Most businesses conflate IT support and IT consultancy because they're often sold by the same provider, sometimes delivered by the same person. But they're genuinely different activities, and treating them as the same thing leads to a specific problem: your technology keeps working day to day, but nobody is thinking about whether it's the right technology.
What IT support actually covers
IT support is operational. Its job is to keep the technology you have working. That means fixing things when they break, maintaining them so they're less likely to break (patching, monitoring, backup management), provisioning and removing users when staff join or leave, and handling day-to-day security.
A good managed support provider does this reliably and at a predictable cost. The measure of quality is uptime and response time.
What IT support is typically not contracted to do is tell you what technology you should be using, plan your IT roadmap, or make strategic recommendations about where to invest. Read your contract if you're unsure.

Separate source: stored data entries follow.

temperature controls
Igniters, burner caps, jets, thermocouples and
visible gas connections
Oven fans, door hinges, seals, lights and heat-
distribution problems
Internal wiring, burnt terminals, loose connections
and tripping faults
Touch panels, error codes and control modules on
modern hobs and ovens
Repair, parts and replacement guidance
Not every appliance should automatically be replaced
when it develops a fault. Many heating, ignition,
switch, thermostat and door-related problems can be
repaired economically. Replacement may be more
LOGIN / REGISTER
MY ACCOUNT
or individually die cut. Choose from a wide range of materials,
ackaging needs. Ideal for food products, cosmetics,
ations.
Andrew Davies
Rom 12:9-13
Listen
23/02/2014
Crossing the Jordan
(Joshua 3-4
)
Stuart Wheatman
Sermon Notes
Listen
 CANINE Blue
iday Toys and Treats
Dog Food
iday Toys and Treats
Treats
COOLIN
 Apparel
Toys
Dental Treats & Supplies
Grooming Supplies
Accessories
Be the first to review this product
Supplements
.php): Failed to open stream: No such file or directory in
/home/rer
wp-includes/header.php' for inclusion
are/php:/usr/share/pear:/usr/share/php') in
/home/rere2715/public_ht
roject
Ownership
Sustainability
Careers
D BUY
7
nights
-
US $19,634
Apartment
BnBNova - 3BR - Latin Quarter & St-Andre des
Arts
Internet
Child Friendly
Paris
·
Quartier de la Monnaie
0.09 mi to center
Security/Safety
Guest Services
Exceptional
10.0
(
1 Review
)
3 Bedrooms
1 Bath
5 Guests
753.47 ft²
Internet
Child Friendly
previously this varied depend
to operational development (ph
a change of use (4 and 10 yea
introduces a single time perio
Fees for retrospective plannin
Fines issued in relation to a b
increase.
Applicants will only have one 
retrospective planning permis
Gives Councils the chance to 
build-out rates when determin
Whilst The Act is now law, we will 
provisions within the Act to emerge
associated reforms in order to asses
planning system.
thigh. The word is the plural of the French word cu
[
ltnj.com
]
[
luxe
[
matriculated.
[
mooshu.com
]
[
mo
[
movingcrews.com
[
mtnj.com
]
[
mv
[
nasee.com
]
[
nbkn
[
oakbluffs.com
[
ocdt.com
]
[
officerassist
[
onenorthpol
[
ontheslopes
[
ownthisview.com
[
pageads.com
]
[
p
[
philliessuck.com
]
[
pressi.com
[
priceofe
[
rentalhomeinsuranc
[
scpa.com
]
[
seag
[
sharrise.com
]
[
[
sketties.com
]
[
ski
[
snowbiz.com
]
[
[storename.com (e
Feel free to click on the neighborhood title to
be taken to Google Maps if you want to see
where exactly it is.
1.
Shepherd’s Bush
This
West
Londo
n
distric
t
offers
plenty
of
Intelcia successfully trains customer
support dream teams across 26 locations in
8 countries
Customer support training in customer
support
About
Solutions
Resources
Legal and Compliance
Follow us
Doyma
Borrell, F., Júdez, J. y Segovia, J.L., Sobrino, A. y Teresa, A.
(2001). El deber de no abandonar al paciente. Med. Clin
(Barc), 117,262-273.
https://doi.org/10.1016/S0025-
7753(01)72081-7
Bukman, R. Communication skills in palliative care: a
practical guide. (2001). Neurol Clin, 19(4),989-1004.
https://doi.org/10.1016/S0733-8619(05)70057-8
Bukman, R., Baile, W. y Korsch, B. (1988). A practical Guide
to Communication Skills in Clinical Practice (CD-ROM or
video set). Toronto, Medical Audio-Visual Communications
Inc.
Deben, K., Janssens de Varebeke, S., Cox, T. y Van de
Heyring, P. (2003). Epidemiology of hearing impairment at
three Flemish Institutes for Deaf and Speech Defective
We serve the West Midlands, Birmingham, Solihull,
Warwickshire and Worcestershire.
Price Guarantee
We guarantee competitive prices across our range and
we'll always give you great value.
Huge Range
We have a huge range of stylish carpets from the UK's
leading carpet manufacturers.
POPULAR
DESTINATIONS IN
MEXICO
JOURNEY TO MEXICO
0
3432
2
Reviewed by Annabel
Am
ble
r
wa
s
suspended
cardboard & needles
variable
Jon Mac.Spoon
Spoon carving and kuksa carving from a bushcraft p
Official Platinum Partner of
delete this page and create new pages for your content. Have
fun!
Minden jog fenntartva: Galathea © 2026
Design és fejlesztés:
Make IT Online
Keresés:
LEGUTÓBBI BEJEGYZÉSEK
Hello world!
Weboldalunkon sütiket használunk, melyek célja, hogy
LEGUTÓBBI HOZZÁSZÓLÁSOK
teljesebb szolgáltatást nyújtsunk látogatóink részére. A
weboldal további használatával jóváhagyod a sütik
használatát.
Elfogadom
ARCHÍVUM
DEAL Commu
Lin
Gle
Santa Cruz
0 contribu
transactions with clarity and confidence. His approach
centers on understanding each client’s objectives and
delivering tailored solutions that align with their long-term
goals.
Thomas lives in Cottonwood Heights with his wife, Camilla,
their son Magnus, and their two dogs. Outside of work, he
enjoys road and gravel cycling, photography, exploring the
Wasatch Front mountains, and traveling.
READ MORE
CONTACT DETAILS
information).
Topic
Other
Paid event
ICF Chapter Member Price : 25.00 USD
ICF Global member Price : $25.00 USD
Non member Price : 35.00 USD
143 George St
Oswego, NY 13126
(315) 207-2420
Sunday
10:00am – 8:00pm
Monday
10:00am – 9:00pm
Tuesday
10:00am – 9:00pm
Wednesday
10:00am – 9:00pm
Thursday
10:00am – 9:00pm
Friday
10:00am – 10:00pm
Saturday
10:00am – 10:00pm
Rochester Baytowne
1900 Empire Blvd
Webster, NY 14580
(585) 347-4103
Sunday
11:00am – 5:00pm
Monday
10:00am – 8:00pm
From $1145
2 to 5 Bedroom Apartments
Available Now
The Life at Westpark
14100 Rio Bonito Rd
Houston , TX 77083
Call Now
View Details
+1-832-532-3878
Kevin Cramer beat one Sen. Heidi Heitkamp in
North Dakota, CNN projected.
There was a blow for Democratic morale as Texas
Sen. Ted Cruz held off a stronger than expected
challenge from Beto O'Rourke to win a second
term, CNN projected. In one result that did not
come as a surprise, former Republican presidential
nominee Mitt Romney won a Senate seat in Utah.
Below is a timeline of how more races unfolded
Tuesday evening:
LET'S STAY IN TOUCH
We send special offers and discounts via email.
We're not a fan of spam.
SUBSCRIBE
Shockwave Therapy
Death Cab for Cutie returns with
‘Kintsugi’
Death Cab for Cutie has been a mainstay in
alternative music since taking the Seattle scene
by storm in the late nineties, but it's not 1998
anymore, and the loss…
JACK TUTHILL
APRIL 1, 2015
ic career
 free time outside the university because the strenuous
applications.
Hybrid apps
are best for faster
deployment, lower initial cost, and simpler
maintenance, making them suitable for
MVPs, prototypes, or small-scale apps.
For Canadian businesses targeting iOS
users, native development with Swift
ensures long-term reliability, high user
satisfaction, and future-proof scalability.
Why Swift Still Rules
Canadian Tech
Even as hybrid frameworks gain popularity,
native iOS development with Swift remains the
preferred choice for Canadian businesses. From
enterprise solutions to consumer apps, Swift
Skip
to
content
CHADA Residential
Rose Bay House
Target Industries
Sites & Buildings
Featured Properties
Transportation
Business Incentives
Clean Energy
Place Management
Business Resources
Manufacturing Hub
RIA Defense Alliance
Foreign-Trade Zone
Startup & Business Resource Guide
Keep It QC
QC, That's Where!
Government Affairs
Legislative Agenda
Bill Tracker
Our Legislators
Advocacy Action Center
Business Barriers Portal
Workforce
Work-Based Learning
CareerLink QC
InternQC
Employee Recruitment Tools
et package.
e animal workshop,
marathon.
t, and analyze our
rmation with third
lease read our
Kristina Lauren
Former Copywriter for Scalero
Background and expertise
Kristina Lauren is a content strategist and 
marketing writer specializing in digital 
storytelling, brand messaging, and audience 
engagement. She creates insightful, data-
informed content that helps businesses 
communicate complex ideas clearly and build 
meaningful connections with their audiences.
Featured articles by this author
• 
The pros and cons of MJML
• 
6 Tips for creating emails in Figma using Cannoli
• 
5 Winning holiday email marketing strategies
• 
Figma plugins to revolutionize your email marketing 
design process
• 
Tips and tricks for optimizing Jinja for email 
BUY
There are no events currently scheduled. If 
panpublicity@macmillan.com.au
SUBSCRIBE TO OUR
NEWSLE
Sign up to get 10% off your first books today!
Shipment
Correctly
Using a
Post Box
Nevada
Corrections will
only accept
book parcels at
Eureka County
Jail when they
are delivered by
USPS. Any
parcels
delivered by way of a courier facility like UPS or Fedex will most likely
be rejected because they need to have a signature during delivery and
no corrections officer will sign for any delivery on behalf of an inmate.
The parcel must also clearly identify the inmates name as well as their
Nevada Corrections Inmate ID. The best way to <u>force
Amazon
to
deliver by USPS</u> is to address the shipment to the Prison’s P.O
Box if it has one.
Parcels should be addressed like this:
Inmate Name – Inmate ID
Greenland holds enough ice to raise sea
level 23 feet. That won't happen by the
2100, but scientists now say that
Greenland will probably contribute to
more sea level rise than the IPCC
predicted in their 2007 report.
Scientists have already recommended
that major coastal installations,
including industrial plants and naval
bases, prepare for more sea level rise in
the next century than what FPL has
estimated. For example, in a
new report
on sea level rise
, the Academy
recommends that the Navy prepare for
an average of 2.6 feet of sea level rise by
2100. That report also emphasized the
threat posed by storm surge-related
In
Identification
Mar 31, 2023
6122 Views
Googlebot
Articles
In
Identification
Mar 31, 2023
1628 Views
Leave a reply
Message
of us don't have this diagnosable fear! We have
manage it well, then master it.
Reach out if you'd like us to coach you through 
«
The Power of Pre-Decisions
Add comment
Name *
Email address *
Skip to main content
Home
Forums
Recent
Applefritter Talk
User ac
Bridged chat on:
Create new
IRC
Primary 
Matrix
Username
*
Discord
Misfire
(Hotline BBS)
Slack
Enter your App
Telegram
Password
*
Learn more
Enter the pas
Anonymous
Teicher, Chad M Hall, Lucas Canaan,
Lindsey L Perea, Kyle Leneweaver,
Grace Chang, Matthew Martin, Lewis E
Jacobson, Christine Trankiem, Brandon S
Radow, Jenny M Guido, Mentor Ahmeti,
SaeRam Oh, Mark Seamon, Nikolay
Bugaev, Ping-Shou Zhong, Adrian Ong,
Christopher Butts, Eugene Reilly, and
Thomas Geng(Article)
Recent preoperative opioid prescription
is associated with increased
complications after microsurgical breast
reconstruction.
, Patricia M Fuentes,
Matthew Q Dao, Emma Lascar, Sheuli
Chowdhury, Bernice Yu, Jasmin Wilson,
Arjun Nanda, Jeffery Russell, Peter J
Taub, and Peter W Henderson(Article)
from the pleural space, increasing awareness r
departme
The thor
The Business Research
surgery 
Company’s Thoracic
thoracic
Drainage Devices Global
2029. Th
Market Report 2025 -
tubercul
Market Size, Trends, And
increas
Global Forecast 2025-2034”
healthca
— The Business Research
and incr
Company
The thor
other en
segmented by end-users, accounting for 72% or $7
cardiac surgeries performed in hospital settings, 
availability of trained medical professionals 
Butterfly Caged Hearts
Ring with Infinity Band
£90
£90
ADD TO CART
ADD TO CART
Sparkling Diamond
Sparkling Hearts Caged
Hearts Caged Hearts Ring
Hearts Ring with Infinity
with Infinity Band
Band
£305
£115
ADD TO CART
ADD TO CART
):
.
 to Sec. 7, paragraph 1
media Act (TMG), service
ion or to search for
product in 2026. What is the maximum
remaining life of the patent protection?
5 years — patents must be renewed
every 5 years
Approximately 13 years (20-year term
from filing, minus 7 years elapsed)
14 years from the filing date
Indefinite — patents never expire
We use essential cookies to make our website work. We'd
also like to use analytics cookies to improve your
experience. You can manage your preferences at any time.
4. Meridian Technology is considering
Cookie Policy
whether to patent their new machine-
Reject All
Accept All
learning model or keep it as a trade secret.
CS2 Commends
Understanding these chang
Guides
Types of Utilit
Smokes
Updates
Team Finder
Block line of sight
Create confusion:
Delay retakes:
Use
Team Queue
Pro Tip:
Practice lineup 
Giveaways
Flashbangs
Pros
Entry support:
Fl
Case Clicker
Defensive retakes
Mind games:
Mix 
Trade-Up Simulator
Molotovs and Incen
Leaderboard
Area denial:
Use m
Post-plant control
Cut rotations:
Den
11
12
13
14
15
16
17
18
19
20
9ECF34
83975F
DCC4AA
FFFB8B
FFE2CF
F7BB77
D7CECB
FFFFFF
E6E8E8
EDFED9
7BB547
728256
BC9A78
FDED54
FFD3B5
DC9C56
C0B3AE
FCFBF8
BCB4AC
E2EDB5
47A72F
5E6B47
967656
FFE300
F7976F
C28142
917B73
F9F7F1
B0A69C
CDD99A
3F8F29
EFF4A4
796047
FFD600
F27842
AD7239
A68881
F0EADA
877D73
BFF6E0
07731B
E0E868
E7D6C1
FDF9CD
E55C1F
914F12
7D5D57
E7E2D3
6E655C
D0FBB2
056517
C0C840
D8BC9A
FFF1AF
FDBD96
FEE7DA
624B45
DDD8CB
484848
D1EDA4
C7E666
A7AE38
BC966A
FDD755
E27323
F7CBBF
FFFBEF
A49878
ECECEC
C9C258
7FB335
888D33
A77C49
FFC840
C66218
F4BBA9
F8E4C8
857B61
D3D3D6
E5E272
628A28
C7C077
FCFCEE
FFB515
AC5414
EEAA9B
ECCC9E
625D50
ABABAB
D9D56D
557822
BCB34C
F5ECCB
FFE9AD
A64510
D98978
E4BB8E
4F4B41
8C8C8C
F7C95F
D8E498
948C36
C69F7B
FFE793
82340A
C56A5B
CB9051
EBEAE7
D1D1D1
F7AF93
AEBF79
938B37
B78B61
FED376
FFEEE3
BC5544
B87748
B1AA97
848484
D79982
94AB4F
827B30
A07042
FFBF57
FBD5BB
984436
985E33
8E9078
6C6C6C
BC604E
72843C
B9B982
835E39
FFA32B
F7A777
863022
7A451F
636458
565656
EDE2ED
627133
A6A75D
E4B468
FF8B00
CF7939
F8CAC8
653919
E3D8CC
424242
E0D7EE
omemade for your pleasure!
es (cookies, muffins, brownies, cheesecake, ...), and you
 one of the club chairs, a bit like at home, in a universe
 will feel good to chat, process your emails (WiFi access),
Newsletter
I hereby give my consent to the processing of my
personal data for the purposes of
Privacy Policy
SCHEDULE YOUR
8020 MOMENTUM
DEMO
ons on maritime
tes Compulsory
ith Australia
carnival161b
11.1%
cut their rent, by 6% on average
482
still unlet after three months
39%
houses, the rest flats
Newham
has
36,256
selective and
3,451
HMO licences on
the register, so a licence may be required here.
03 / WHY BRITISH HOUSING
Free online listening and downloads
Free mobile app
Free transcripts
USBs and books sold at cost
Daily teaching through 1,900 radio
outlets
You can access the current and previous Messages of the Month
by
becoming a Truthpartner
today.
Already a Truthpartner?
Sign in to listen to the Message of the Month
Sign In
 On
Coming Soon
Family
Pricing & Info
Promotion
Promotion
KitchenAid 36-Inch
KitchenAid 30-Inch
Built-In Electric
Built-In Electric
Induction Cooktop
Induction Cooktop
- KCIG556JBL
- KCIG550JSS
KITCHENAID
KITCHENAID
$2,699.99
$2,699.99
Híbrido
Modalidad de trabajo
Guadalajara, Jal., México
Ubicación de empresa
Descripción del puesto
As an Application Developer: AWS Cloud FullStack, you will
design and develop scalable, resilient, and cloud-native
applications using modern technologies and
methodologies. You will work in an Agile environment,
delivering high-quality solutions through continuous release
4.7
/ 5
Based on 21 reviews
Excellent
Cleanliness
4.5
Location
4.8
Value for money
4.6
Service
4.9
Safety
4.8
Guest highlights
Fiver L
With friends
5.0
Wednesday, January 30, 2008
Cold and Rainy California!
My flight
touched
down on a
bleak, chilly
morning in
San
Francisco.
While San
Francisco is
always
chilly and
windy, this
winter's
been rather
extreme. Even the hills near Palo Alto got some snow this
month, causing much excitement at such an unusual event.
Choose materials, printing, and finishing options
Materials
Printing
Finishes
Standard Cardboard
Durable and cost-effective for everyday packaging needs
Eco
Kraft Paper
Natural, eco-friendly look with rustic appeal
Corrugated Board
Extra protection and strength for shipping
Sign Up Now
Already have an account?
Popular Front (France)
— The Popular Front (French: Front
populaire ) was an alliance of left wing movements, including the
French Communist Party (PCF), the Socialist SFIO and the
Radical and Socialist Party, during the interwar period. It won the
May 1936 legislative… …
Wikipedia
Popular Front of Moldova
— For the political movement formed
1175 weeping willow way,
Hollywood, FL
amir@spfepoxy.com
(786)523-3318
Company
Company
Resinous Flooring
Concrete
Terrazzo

In most managed support agreements, strategic advice is not in scope.
What consultancy covers instead
IT consultancy is strategic. A consultant looks at what technology you have, what your business is trying to do, and identifies the gaps, risks, and decisions that need making. That includes: technology selection for specific projects, architecture review, security posture assessment, cloud migration planning, and due diligence on technology in a sale or acquisition.
Good IT consultancy requires understanding your business, not just your systems. The first conversations should be about how you operate and where you're going, not about which software you're running.
The gap most businesses have and don't notice
Many businesses have a managed IT contract and no consultancy relationship. Day-to-day issues get resolved. Renewals get approved without anyone asking whether the contract still makes sense. Hardware reaches end-of-life without a replacement plan. The PSTN switch-off arrives as a surprise. Security posture hasn't kept pace with how the business has grown.
Nobody is doing this because it's not in the support contract. And it won't appear on a helpdesk report.
What to do about it
If your managed IT provider offers both services, clarify how they're scoped and priced. In some providers the account manager is expected to provide strategic advice as part of the relationship, but their time is limited and the depth of that advice varies. If strategic IT decisions are high-stakes for your business, a separate advisory relationship is worth considering.
For smaller businesses, an annual independent review (two or three hours with a consultant who has no commercial interest in selling you their own services) is a useful forcing function. You'll either confirm you're on the right track, or find something that needs addressing before it becomes expensive.